In a move to protect orphaned children, federal authorities are charging that Connecticut’s Department of Children and Families (DCF) with an insufficiency of foster homes and inadequate medical treatment for those in its care.
On September 22, DCF began petitioning the U.S. District Court in Hartford for an end to the supervision under which the agency has operated for nearly two decades. Pointing to significant improvements it claims to have made, DCF says it no longer needs judicial oversight.
The monitoring began with the so-called Juan F case, in 1989, when DCF was found negligent in searching for relatives to adopt foster children removed from their homes by the courts.

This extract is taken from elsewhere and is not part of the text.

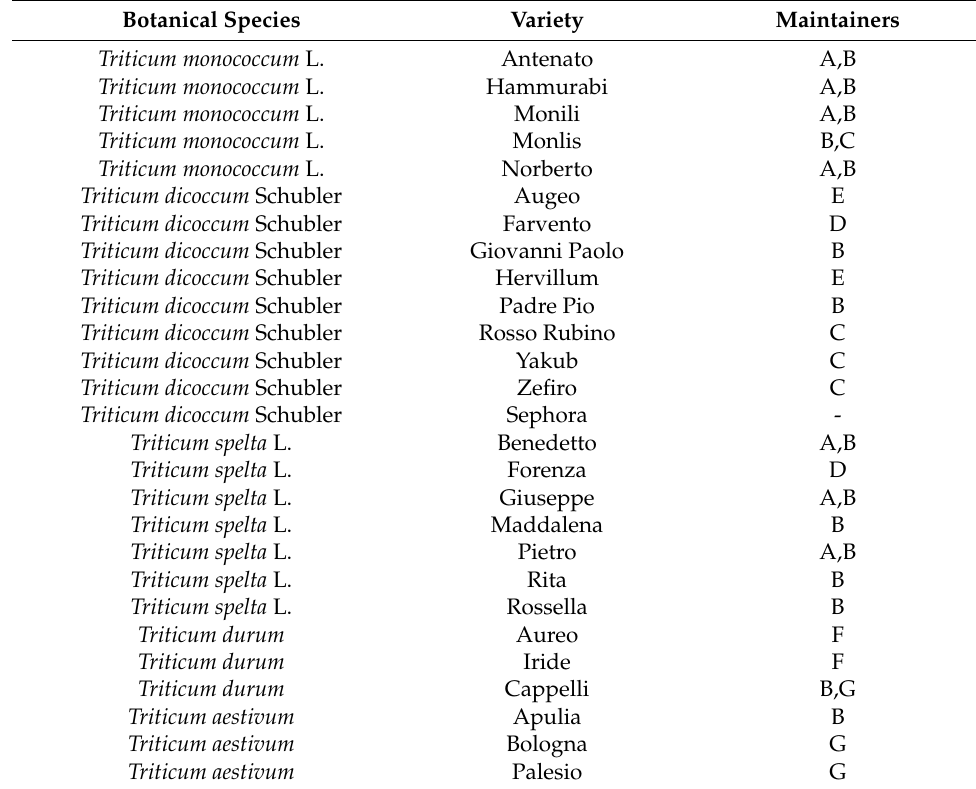
Table 2. Hulled and hulless wheat varieties used and their maintainers, defined as the natural or the legal person identified by the national seed law as responsible for maintaining the variety in purity, very often coincident with the breeder [27]. A = Fondazione M. Bolognini, Sant’Angelo Lodigiano (Lodi), Italy; B = CREA—Consiglio per la Ricerca in Agricoltura e l’Analisi dell’Economia Agraria, Italy; C = Prometeo s.r.l., Urbino (PU), Italy; D = Istituto Di Genetica Vegetale CNR, Bari, Italy; E = Agribosco s.r.l., Sigillo (PG), Italy; F = Societ à Produttori Sementi, Bologna, Italy; G = Societ à Italiana Sementi, San Lazzaro di Savena (BO),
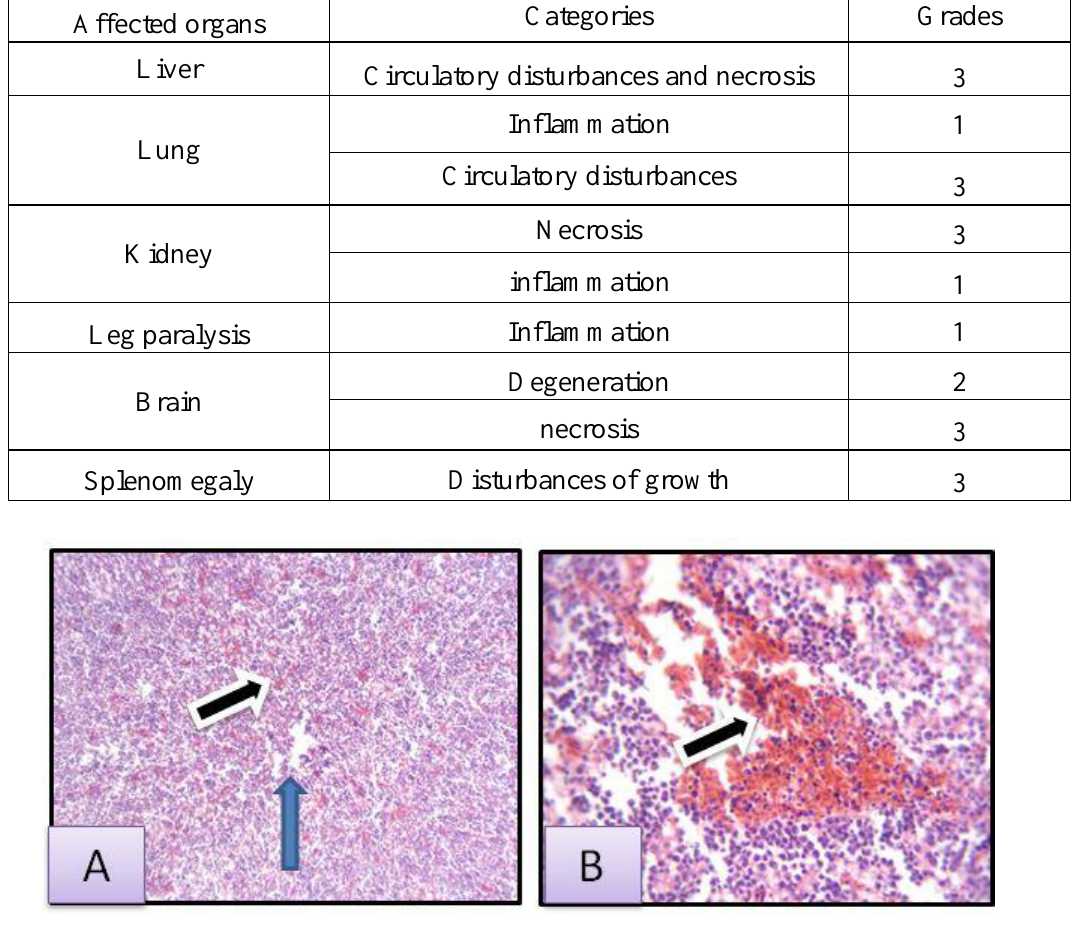
Fig. 6: liver section A : black arrow showed congestion while blue arrow showed degeneration and destruction of hepatic tissue, also there is loss of hepatic cord X (10). B: showed sever hemorrhage of hepatic tissue black arrow X( 100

The most recent monitoring report states that “nine out of 10 times a search was completed, satisfying the requirement.” Gary Kleeblatt, a spokesperson for DCF, acknowledges that “the expectation is our workers will search for relatives when a case commences,” and “the preference is to find suitable family members.” However, he says, “that’s not always possible.”
But Martha Stone, one of the Juan F lawyers, calls the cited figure misleading. She and like-minded advocates point to negative findings in the same report:
- Connecticut’s still lacks foster homes for 4,000 children in DCF care
- Too many foster children lack medical and mental-health treatment
- Inadequate help in nearly half the cases reviewed (up from one-third in the previous reporting period)
- DCF failed to add 850 foster-family homes by April 2010 as it agreed to do two years ago; fewer than half have been added so far
In addition, says Jeanne Milstein, the state’s child advocate, DCF fails to prepare foster parents for their duties. “DCF doesn’t return phone calls. Calls for help are too often ignored.” Parents “are also not given accurate information about the child they are fostering so they are too often blindsided by the child’s needs.”
Kleeblatt responds with more positive statistics, pointing out that the total number of foster homes tripled between 1989 and 2009, rising to 3,347. He adds that overall, the number of children in DCF care dropped by 31 percent from 2004 to 2009. Besides, he says, “The rate of Connecticut children entering care per thousand is 3, compared to a national average of 4.1 – giving Connecticut one of the lowest rates in the nation.”
Statistics, however, fail to impress Domenia Dickey, who spent eight of her 18 years at DCF and never found a foster family. “After a while you just get tired of the process and hoping someone will step up and want you.”